As for your buddy that simply pickles, neutralizes and oils - basically he's working with an oiled, raw skin. Once he neutralizes the effects of the acid - it's gone! No more protection, no more influence. In fact, he probably also pins his mounts to death as they dry. And - over a long period, the dried skin will become brittle. They are also usually affected by heat too! Hung over a fireplace, the heat drives out the loosely bonded oil and the skin shrinks.

Tanning is a long step up from this type of method. It stabilizes the skin so that it shrinks minimumlly on drying and requires fewer pins, it maintains it size over the years, and although it also may dry hard, it doesnt become brittle and fragile. It also holds stitching much better than a raw skin, even over time.
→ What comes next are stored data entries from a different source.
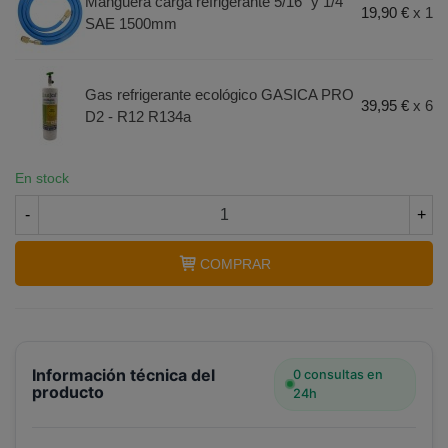
Manguera carga refrigerante 5/16" y 1/4"
Terminal de consulta
○ Motor activo -
Pack 6
19,90 €
x 1
SAE 1500mm
botellas gas refrigerante GASICA PRO D2 - R12
R134a + manguera carga 5/16"x1/4"
Gas refrigerante ecológico GASICA PRO
39,95 €
x 6
D2 - R12 R134a
En stock
-
+
COMPRAR
Información técnica del
0 consultas en
producto
24h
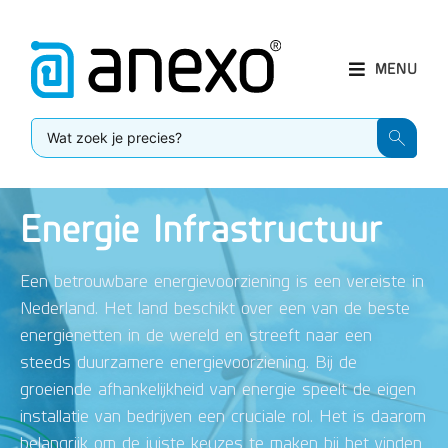
MENU
Energie Infrastructuur
Een betrouwbare energievoorziening is een vereiste in
Nederland. Het land beschikt over een van de beste
energienetten in de wereld en streeft naar een
steeds duurzamere energievoorziening. Bij de
groeiende afhankelijkheid van energie speelt de eigen
installatie van bedrijven een cruciale rol. Het is daarom
belangrijk om de juiste keuzes te maken bij het vinden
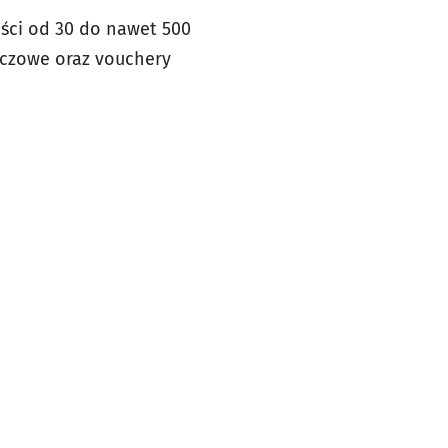
ści od 30 do nawet 500
zeczowe oraz vouchery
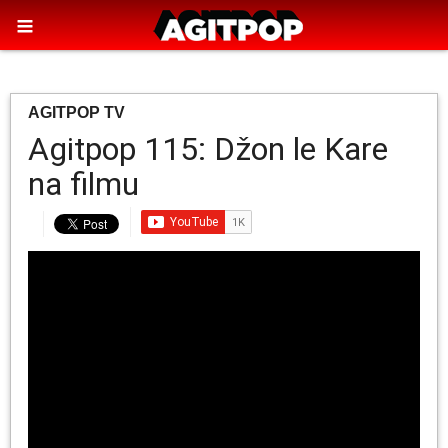
AGITPOP TV
Agitpop 115: Džon le Kare
na filmu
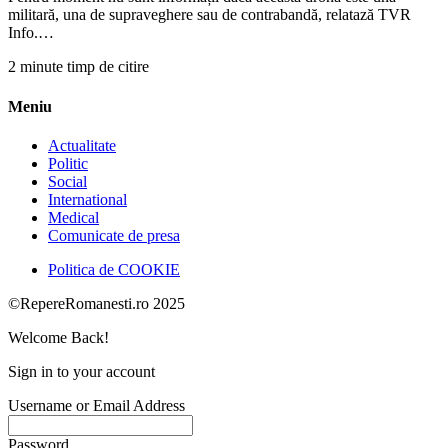
militară, una de supraveghere sau de contrabandă, relatază TVR
Info.…
2 minute timp de citire
Meniu
Actualitate
Politic
Social
International
Medical
Comunicate de presa
Politica de COOKIE
©RepereRomanesti.ro 2025
Welcome Back!
Sign in to your account
Username or Email Address
Password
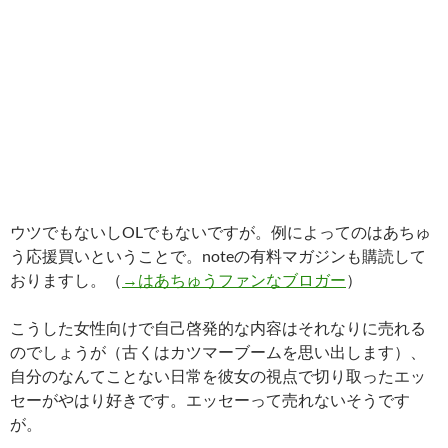
ウツでもないしOLでもないですが。例によってのはあちゅ
う応援買いということで。noteの有料マガジンも購読して
おりますし。（
→はあちゅうファンなブロガー
）
こうした女性向けで自己啓発的な内容はそれなりに売れる
のでしょうが（古くはカツマーブームを思い出します）、
自分のなんてことない日常を彼女の視点で切り取ったエッ
セーがやはり好きです。エッセーって売れないそうです
が。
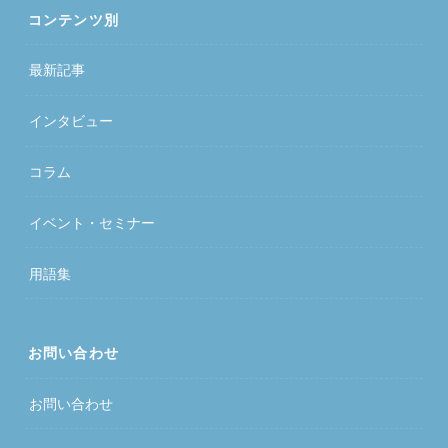
コンテンツ別
最新記事
インタビュー
コラム
イベント・セミナー
用語集
お問い合わせ
お問い合わせ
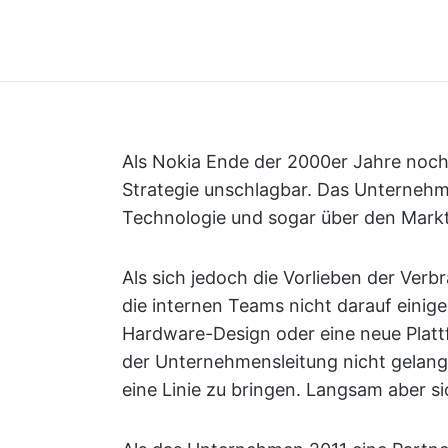
Als Nokia Ende der 2000er Jahre noch 
Strategie unschlagbar. Das Unternehme
Technologie und sogar über den Markt
Als sich jedoch die Vorlieben der Ver
die internen Teams nicht darauf einig
Hardware-Design oder eine neue Plattf
der Unternehmensleitung nicht gelang,
eine Linie zu bringen. Langsam aber s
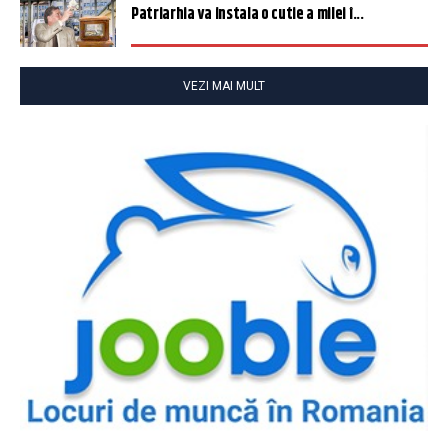
Patriarhia va instala o cutie a milei î...
VEZI MAI MULT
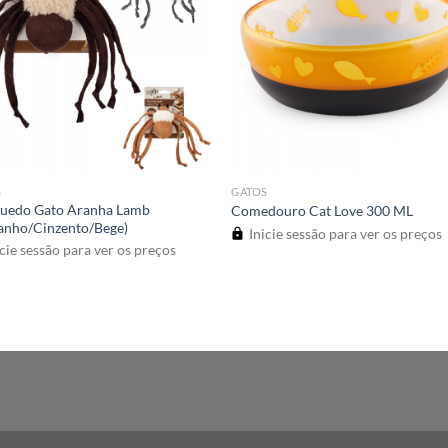
S
GATOS
quedo Gato Aranha Lamb
Comedouro Cat Love 300 ML
anho/Cinzento/Bege)
Inicie sessão para ver os preços
cie sessão para ver os preços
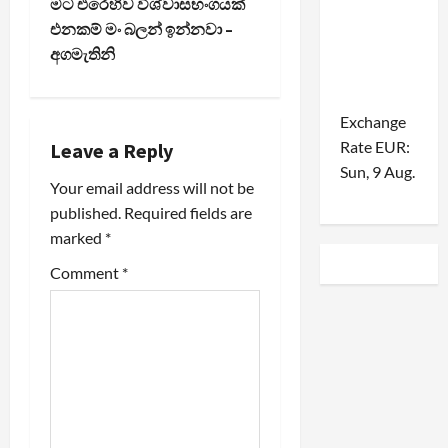
t
මට එරෙහිව විශ්වාසභංගයක්
එනකම් මං බලන් ඉන්නවා –
n
අගමැතිනි
a
Exchange
v
Rate
EUR
:
Leave a Reply
i
Sun, 9 Aug.
Your email address will not be
published.
Required fields are
g
marked
*
a
Comment
*
t
i
o
n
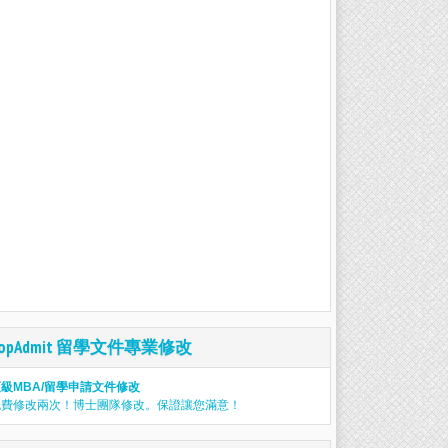
TopAdmit 留學文件專業修改
級MBA/留學申請文件修改
免費修改兩次！博士團隊修改。保證讓您滿意！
As for what Lutan F (N) actually does - it dissolves in your solution into charged ions (or salts) and is attracted to the charged Amino acids in the skin (protein) where it attaches itself. This prevents the break-down of these proteins over time and strengthens the fibers. It, along with the subsequent oiling prevent the collapse of the fiber structure and maintain strength and fullness as the skin ages.